■ EXERCISE DETAILS
Express the lines below as a JSON list of strings, with one string per line and blank lines omitted. Leave the pictures out of the answer.
--- start of PROVIDED DATA ---
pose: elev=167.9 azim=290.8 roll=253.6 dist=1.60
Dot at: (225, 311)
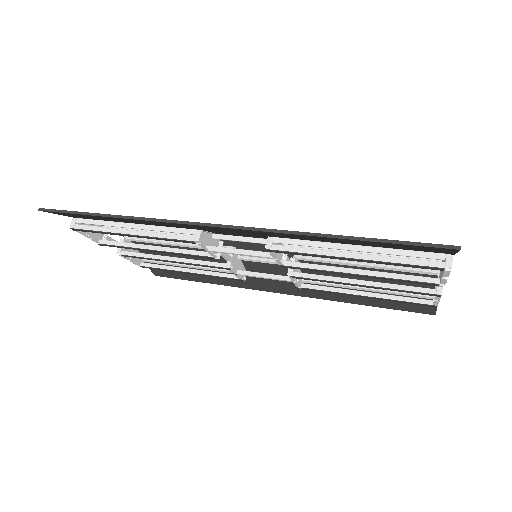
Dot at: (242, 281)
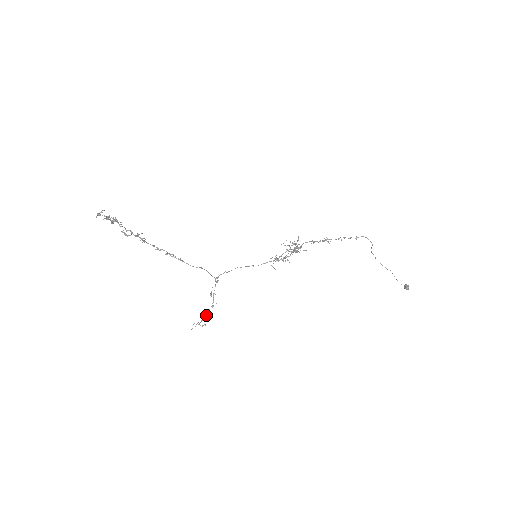
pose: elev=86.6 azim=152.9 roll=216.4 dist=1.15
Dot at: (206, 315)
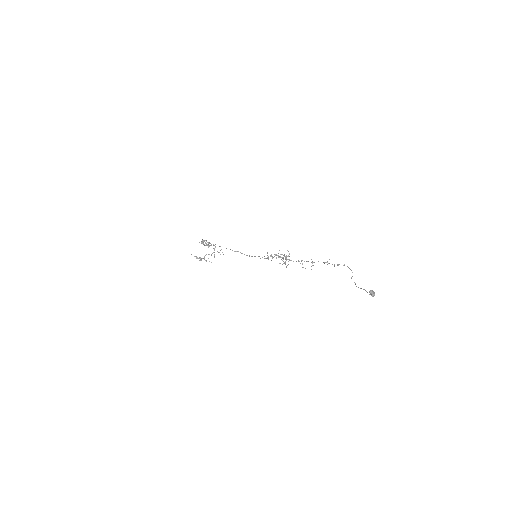
Dot at: (203, 258)
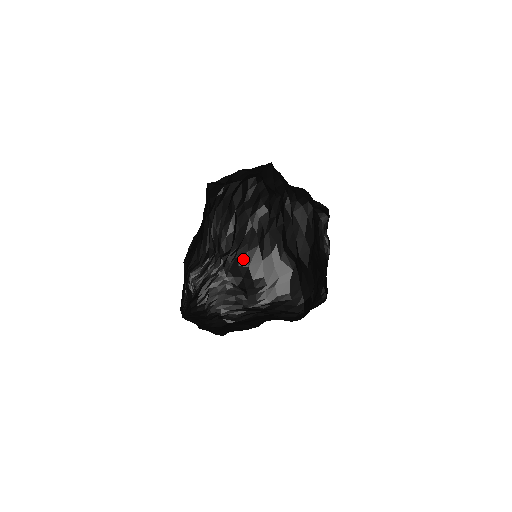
--- end of PROVIDED DATA ---
■ REPLY
[
  "pose: elev=167.9 azim=290.8 roll=253.6 dist=1.60",
  "Dot at: (225, 311)",
  "Dot at: (242, 281)",
  "pose: elev=86.6 azim=152.9 roll=216.4 dist=1.15",
  "Dot at: (206, 315)",
  "Dot at: (203, 258)"
]